LinFlo-Net: A two-stage deep learning method to generate simulation ready meshes of the heart
Arjun Narayanan, Fanwei Kong, Shawn Shadden
TL;DR
LinFlo-Net tackles the problem of generating simulation-ready, thin-walled whole-heart meshes from patient imaging by a two-stage template deformation: a global linear transformation followed by a diffeomorphic flow learned from images. A novel unsigned-distance input, CFL-inspired flow clipping, and a physics-based volume loss jointly ensure accurate, bijective deformations that avoid self-intersections while preserving tissue thickness where visible. Empirical results show competitive accuracy with state-of-the-art methods and, crucially, near-elimination of self-intersections, yielding meshes readily usable for physics-based heart simulations with minimal post-processing. The method demonstrates strong generalization to new templates and provides a practical path toward automated, high-quality patient-specific cardiac mesh generation for biomechanical analysis and simulation.
Abstract
We present a deep learning model to automatically generate computer models of the human heart from patient imaging data with an emphasis on its capability to generate thin-walled cardiac structures.

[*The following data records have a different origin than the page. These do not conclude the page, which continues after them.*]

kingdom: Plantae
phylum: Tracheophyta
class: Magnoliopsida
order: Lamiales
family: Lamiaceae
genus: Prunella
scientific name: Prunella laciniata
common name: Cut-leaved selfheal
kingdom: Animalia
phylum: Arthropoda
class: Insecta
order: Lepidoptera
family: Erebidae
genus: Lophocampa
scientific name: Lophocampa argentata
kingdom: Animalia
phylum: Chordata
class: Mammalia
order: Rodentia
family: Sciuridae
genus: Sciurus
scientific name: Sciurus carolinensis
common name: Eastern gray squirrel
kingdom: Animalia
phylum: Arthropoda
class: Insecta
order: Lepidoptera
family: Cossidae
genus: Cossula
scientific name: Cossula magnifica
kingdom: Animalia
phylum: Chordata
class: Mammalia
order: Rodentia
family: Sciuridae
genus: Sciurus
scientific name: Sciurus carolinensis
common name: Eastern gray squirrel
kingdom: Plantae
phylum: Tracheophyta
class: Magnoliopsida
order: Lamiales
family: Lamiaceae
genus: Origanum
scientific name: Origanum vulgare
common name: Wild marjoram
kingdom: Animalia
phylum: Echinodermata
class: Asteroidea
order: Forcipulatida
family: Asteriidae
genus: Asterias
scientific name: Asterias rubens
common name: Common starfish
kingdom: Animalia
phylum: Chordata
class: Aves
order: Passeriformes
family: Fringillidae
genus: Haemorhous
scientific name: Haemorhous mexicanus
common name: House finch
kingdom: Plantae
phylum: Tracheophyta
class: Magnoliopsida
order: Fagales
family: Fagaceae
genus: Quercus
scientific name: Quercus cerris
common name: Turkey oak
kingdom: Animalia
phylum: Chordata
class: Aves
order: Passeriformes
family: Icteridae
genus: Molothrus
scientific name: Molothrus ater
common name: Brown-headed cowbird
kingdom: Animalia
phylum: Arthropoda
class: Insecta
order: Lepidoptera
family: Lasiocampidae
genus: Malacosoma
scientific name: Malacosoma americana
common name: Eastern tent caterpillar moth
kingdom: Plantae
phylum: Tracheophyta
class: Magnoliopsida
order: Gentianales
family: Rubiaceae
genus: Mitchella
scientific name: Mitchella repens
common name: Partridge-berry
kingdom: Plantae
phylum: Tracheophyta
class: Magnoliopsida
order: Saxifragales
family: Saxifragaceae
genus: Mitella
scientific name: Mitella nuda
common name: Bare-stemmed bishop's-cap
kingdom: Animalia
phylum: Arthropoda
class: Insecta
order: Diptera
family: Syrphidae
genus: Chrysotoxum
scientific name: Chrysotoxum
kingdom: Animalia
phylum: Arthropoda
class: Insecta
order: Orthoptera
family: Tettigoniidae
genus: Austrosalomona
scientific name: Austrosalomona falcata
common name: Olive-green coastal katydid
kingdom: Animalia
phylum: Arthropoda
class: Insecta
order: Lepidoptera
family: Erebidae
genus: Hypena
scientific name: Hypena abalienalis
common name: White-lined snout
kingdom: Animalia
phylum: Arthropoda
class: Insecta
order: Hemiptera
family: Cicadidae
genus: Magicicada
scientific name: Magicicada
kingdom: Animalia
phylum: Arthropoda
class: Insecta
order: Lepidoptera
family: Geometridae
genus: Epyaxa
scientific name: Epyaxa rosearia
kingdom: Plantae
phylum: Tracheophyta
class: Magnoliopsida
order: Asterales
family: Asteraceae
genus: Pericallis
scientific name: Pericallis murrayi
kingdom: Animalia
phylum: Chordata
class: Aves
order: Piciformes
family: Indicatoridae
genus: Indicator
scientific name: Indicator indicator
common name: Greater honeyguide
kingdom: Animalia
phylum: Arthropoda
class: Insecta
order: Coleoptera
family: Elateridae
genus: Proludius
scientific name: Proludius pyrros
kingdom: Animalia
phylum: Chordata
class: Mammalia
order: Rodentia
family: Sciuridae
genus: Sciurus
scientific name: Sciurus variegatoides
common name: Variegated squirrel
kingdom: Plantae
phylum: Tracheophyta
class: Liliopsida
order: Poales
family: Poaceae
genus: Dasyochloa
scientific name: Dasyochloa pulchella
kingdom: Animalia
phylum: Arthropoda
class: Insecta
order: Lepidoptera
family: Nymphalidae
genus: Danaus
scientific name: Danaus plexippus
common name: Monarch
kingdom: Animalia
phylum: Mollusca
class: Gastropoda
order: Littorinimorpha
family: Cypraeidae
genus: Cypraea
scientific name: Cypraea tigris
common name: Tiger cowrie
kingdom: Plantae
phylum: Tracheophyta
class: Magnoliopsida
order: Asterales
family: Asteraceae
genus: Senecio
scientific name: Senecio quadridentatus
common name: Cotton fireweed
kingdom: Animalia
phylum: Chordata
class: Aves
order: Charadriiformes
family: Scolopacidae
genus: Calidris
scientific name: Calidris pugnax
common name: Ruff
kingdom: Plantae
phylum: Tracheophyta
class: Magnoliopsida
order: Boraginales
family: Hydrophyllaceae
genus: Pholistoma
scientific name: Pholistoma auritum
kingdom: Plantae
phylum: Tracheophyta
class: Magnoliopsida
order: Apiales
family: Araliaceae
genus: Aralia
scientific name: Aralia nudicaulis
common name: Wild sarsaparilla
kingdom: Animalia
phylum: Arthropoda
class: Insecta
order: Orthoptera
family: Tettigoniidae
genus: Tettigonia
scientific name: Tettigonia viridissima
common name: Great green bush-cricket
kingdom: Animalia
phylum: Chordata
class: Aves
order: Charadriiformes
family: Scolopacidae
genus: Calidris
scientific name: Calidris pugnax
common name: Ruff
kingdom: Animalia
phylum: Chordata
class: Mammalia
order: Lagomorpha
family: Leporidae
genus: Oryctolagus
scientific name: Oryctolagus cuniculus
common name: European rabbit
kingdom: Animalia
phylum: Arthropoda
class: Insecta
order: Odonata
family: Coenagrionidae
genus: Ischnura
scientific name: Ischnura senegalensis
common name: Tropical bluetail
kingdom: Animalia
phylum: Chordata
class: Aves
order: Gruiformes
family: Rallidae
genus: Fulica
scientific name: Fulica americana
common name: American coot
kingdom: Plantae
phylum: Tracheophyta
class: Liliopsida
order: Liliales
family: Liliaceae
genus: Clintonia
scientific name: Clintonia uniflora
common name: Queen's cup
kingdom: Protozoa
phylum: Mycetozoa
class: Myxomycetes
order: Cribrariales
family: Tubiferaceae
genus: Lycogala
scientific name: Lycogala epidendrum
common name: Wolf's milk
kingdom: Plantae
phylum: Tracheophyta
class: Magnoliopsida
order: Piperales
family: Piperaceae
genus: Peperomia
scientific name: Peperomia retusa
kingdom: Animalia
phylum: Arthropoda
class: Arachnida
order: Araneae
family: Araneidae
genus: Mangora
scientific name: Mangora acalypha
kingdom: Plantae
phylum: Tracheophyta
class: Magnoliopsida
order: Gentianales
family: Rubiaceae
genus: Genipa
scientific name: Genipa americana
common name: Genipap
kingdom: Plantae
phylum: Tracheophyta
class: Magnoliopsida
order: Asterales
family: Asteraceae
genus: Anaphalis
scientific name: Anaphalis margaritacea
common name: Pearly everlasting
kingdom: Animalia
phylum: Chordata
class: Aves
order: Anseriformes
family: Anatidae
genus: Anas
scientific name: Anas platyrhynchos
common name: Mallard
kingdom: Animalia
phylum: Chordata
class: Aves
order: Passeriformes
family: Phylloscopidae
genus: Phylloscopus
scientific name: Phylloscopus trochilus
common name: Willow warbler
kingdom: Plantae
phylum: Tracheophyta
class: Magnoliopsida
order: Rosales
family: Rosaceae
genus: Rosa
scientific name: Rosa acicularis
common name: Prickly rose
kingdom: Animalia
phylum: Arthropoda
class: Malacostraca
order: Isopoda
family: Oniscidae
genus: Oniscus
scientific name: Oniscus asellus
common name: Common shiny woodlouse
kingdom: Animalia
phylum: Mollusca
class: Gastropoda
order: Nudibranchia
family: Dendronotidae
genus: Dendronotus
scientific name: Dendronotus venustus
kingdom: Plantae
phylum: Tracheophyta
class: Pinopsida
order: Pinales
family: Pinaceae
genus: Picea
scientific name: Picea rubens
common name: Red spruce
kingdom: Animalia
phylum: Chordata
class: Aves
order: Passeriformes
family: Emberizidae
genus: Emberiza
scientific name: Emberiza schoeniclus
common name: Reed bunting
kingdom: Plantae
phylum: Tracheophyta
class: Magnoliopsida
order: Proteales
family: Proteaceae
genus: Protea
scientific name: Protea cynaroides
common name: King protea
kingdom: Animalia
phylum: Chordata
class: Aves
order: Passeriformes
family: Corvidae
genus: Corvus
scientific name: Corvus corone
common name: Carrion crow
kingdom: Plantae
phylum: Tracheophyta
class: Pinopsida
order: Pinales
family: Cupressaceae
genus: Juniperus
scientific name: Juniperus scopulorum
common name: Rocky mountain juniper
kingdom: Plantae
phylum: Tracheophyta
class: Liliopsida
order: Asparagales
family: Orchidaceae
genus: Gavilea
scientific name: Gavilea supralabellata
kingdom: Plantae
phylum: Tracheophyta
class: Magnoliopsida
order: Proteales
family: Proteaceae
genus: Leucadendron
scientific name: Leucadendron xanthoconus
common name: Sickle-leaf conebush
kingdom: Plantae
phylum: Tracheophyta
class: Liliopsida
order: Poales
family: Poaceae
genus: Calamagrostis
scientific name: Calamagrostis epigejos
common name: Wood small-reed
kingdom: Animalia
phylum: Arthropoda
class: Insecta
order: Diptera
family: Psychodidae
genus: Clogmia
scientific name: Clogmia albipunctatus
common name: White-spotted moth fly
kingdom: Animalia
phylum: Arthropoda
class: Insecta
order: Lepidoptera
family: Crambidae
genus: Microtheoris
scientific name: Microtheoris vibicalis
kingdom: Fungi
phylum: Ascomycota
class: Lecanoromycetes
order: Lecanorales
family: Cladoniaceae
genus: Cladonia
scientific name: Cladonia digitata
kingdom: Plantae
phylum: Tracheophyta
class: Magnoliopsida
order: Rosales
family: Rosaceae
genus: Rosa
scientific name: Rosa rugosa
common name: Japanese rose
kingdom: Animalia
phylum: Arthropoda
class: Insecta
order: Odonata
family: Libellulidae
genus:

Our method works by deforming a template mesh to fit the cardiac structures to the given image. Compared with prior deep learning methods that adopted this approach, our framework is designed to minimize mesh self-penetration, which typically arises when deforming surface meshes separated by small distances. We achieve this by using a two-stage diffeomorphic deformation process along with a novel loss function derived from the kinematics of motion that penalizes surface contact and interpenetration. Our model demonstrates comparable accuracy with state-of-the-art methods while additionally producing meshes free of self-intersections. The resultant meshes are readily usable in physics based simulation, minimizing the need for post-processing and cleanup.